**Given entries:**
--- START ---

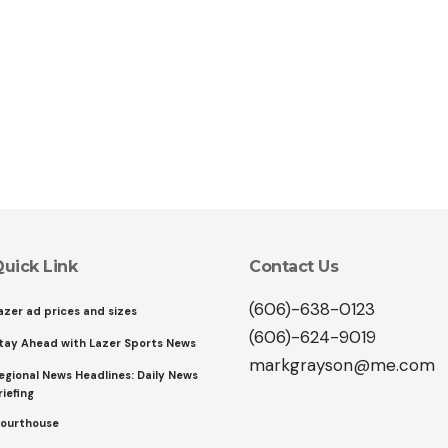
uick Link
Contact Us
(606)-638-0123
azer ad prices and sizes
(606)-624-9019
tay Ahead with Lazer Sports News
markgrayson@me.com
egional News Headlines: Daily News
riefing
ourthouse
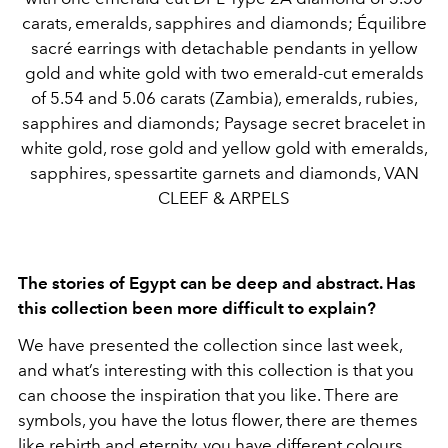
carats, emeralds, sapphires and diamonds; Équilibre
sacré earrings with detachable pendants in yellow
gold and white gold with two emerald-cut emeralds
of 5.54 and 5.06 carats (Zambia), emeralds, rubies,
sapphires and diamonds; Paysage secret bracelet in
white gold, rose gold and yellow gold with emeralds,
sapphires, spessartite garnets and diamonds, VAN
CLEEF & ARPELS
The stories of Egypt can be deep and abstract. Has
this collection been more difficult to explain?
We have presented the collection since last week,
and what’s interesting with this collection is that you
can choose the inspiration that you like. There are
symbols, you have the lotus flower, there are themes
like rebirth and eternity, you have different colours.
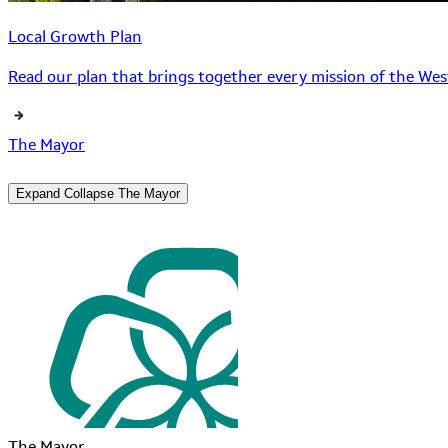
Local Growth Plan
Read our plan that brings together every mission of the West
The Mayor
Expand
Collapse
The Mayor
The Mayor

--- END ---
--- START ---

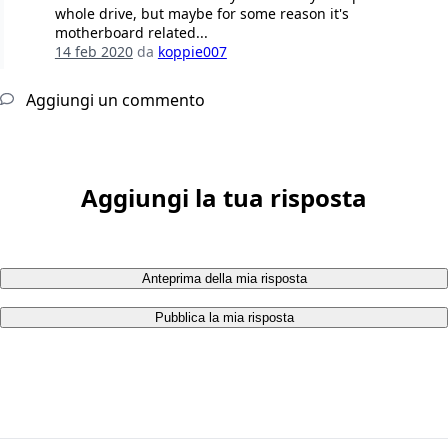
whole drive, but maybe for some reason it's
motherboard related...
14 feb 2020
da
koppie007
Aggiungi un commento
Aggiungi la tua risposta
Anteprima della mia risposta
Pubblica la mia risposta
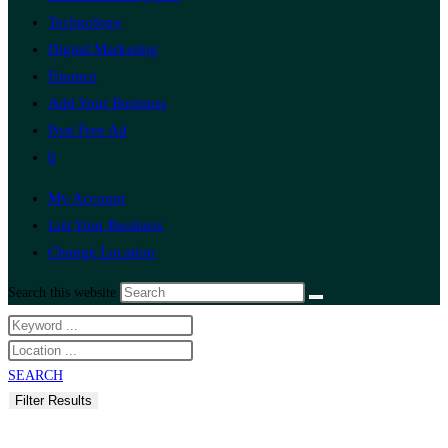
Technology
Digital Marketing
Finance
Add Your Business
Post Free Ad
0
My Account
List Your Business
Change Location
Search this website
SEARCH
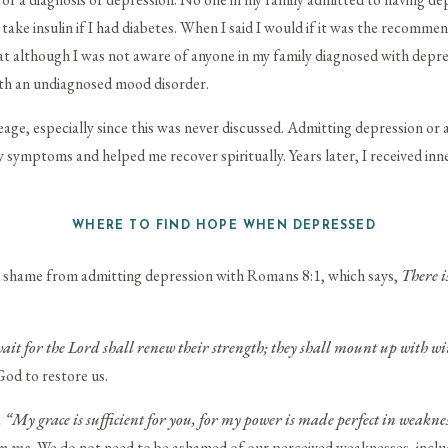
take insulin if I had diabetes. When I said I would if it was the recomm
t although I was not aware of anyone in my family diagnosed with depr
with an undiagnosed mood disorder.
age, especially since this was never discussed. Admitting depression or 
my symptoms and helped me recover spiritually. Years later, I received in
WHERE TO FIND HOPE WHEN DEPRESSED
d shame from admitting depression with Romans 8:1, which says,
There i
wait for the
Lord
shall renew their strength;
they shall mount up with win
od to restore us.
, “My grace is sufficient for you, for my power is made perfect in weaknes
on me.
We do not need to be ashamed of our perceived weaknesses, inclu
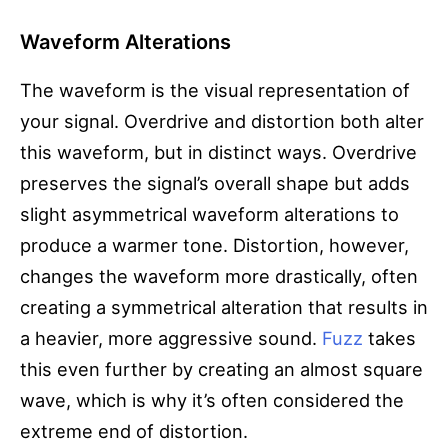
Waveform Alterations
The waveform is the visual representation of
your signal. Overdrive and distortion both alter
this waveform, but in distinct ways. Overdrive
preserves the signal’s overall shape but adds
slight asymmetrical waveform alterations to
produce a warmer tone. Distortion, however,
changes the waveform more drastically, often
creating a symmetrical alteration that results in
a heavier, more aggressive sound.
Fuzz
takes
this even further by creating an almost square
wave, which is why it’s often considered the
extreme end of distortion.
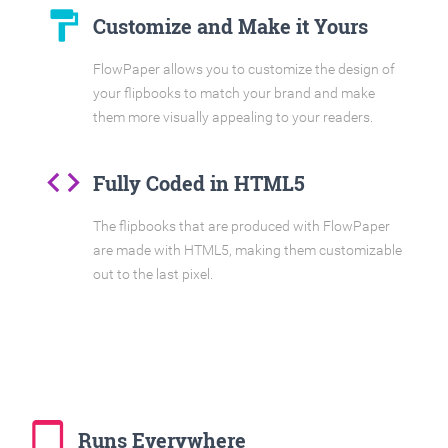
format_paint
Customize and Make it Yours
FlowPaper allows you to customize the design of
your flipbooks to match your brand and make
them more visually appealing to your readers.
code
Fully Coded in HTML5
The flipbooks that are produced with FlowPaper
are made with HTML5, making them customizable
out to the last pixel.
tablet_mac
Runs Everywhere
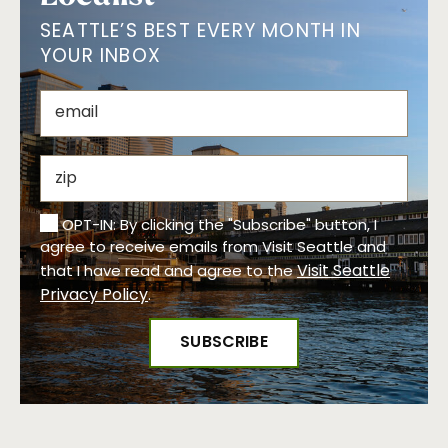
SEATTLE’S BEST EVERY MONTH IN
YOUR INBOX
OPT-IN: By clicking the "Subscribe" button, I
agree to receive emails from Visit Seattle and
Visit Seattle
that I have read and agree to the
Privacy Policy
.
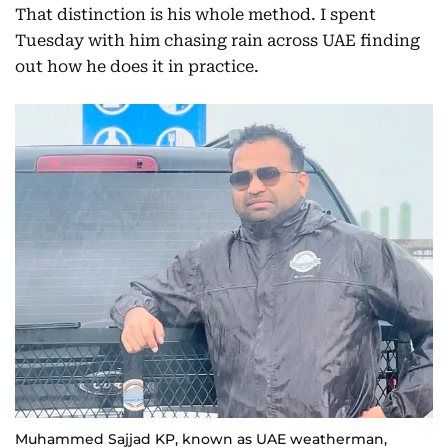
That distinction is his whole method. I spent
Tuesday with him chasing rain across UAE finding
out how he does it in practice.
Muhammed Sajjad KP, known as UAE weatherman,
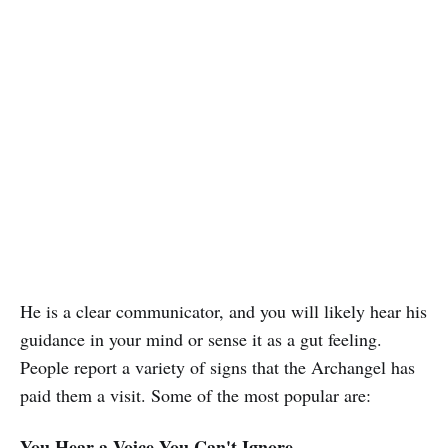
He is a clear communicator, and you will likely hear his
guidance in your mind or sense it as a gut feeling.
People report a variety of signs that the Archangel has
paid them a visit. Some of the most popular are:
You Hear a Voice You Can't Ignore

--- END ---
--- START ---

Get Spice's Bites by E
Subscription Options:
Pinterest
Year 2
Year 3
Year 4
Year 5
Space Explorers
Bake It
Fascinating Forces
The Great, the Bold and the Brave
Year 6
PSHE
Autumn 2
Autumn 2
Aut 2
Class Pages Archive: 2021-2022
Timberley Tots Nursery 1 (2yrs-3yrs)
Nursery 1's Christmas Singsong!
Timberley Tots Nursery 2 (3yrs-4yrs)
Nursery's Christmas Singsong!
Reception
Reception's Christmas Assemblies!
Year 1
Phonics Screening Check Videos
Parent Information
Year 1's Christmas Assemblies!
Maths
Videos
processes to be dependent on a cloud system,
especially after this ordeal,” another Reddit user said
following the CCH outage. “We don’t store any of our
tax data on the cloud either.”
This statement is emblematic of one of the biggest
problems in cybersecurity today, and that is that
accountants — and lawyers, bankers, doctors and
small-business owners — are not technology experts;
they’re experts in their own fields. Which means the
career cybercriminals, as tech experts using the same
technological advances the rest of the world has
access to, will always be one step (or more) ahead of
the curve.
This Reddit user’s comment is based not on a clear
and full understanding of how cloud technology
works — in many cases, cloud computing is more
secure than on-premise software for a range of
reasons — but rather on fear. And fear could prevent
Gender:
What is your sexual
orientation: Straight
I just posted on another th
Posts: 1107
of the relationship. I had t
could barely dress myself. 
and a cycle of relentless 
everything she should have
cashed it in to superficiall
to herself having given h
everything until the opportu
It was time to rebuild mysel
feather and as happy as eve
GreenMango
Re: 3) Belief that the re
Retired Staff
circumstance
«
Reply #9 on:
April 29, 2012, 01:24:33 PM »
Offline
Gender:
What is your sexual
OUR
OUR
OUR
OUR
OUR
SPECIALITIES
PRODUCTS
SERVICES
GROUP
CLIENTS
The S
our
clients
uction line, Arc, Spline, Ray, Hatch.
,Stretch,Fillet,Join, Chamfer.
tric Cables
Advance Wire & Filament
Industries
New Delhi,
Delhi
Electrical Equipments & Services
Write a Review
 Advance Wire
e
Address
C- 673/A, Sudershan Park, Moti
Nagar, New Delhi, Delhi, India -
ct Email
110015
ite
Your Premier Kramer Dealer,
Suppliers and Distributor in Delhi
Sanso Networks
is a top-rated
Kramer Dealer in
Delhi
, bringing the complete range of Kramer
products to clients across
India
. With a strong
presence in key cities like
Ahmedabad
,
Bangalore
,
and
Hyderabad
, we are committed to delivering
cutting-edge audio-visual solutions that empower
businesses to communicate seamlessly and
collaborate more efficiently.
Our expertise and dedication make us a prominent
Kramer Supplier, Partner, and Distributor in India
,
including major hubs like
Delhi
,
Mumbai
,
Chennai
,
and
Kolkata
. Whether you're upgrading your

--- END ---

**Exercise details:** Reproduce, without alteration, the lines of the items from the line containing "Get Spice's Bites by E" up to and including the line containing "This Reddit user’s".

**Exercise result:**
Get Spice's Bites by E
Subscription Options:
Pinterest
Year 2
Year 3
Year 4
Year 5
Space Explorers
Bake It
Fascinating Forces
The Great, the Bold and the Brave
Year 6
PSHE
Autumn 2
Autumn 2
Aut 2
Class Pages Archive: 2021-2022
Timberley Tots Nursery 1 (2yrs-3yrs)
Nursery 1's Christmas Singsong!
Timberley Tots Nursery 2 (3yrs-4yrs)
Nursery's Christmas Singsong!
Reception
Reception's Christmas Assemblies!
Year 1
Phonics Screening Check Videos
Parent Information
Year 1's Christmas Assemblies!
Maths
Videos
processes to be dependent on a cloud system,
especially after this ordeal,” another Reddit user said
following the CCH outage. “We don’t store any of our
tax data on the cloud either.”
This statement is emblematic of one of the biggest
problems in cybersecurity today, and that is that
accountants — and lawyers, bankers, doctors and
small-business owners — are not technology experts;
they’re experts in their own fields. Which means the
career cybercriminals, as tech experts using the same
technological advances the rest of the world has
access to, will always be one step (or more) ahead of
the curve.
This Reddit user’s comment is based not on a clear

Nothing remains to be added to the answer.